▶ _EXERCISE AIM_
The required output is the stretch from the line containing "glass beads. We" through the line containing "Down with Detroit" in the records below, unaltered and with no pictures.
[RECORDS SUPPLIED Boundary: Start]
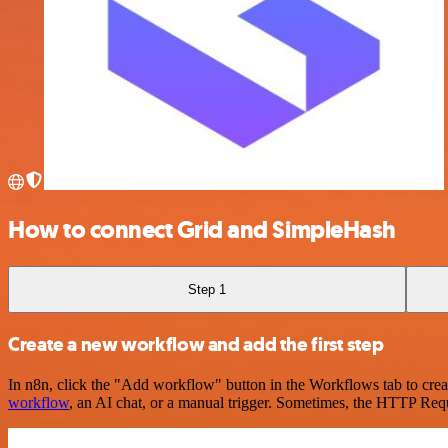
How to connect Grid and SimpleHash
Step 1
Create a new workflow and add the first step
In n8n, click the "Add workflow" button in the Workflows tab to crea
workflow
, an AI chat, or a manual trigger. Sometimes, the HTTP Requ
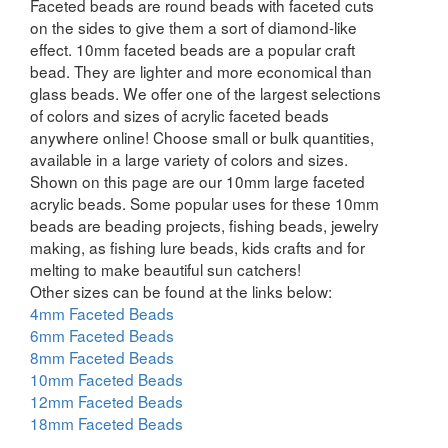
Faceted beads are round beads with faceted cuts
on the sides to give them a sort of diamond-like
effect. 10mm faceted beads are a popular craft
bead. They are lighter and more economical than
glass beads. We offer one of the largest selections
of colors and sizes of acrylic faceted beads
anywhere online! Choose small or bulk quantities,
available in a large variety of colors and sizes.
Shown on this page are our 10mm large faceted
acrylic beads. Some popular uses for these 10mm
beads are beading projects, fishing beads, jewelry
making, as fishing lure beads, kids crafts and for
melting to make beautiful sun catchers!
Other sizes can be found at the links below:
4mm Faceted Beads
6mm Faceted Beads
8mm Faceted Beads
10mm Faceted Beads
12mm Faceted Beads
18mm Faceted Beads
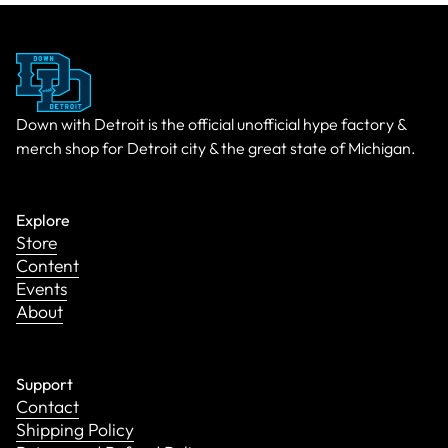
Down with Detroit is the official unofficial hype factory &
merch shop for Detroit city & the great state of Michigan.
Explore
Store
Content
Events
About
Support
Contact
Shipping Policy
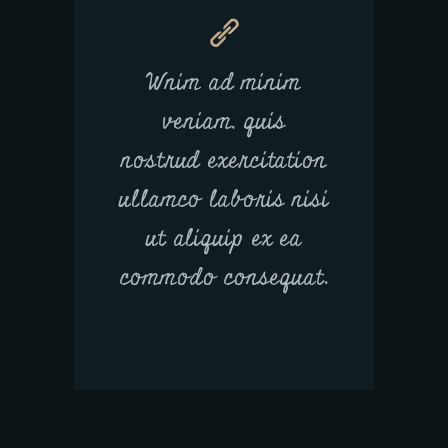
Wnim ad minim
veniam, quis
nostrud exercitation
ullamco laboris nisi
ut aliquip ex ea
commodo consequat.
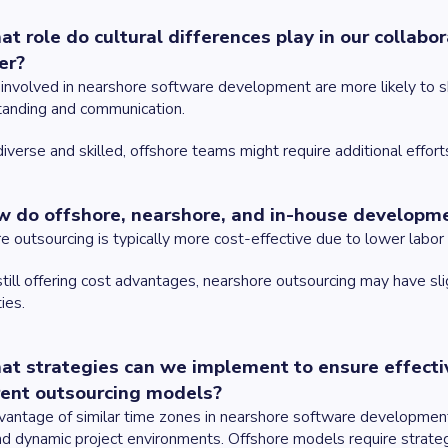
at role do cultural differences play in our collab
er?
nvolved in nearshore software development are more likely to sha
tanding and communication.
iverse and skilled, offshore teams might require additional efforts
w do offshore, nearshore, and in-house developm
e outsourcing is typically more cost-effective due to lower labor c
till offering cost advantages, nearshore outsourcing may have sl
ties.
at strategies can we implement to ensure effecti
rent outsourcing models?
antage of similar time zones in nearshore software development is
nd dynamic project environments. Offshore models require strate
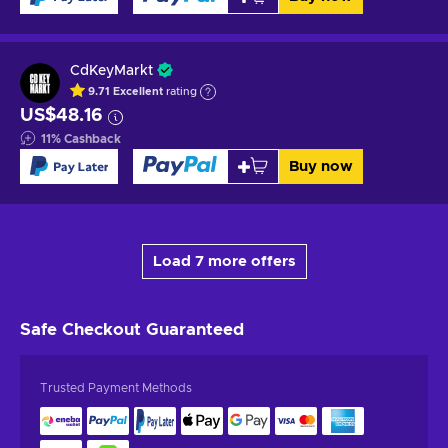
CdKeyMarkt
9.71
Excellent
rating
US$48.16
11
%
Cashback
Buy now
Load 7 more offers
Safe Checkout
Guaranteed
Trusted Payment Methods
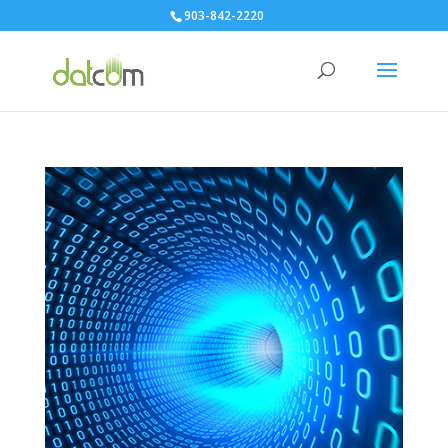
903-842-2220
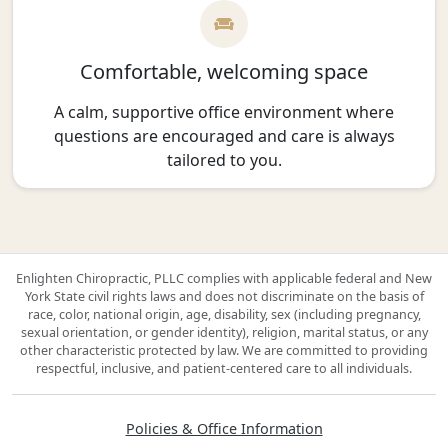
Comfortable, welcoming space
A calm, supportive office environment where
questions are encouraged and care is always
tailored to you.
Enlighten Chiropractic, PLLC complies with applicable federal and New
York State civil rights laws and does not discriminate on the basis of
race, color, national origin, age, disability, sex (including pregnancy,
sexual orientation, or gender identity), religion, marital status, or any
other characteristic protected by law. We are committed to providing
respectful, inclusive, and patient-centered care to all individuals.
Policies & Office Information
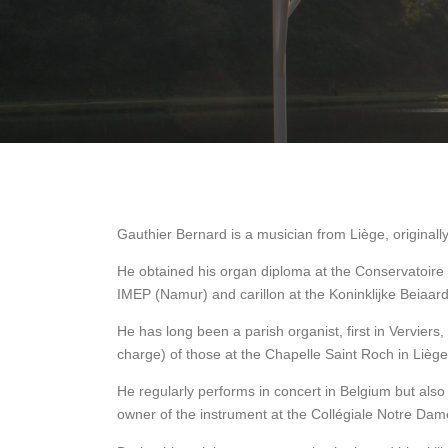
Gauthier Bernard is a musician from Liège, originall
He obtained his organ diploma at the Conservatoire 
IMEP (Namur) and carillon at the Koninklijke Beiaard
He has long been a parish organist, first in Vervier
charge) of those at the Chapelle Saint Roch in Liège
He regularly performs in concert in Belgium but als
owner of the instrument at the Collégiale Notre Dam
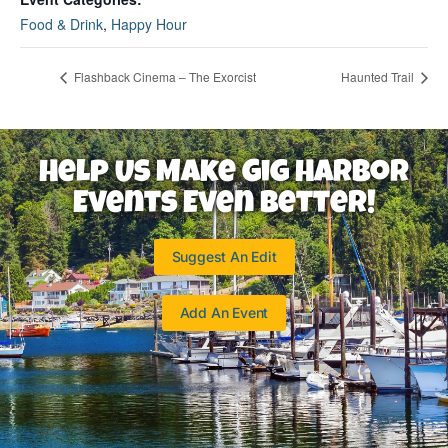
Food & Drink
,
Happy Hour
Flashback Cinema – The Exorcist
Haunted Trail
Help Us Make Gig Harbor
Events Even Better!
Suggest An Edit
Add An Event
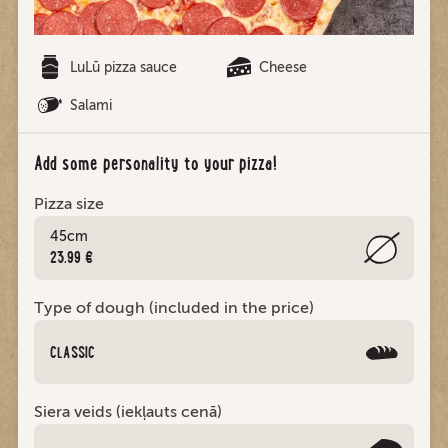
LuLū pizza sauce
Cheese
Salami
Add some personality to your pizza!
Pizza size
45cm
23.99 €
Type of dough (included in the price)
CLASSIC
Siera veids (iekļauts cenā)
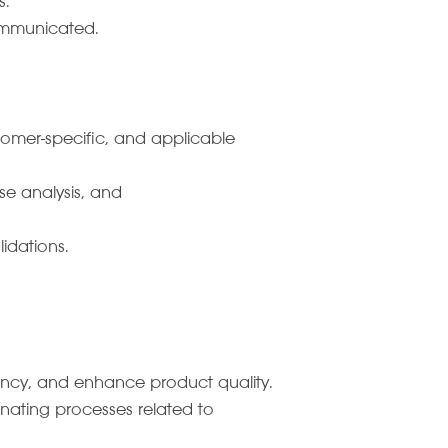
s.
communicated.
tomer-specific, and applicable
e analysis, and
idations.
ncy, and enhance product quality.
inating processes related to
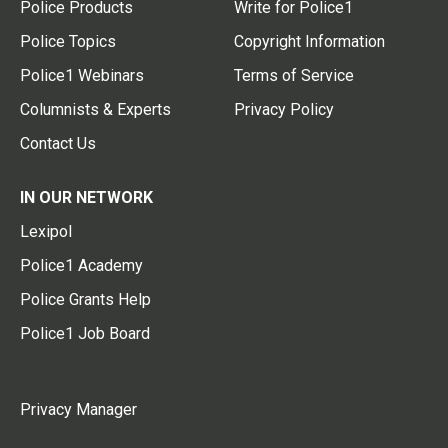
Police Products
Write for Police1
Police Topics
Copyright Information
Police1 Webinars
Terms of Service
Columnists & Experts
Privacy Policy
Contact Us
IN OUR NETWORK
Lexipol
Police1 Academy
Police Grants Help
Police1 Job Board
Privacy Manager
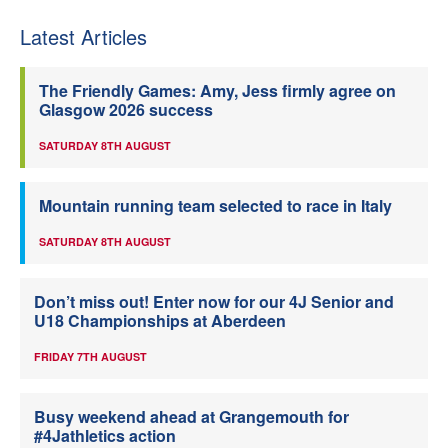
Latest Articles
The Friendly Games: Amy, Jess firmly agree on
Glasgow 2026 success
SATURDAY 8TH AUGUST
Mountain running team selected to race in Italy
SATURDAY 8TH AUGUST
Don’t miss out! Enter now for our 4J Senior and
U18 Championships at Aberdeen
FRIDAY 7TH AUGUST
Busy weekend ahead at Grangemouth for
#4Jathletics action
[RECORDS SUPPLIED Boundary: End]
▶ _ANSWER BOX_
glass beads. We offer one of the largest selections
of colors and sizes of acrylic faceted beads
anywhere online! Choose small or bulk quantities,
available in a large variety of colors and sizes.
Shown on this page are our 10mm large faceted
acrylic beads. Some popular uses for these 10mm
beads are beading projects, fishing beads, jewelry
making, as fishing lure beads, kids crafts and for
melting to make beautiful sun catchers!
Other sizes can be found at the links below:
4mm Faceted Beads
6mm Faceted Beads
8mm Faceted Beads
10mm Faceted Beads
12mm Faceted Beads
18mm Faceted Beads
Down with Detroit is the official unofficial hype factory &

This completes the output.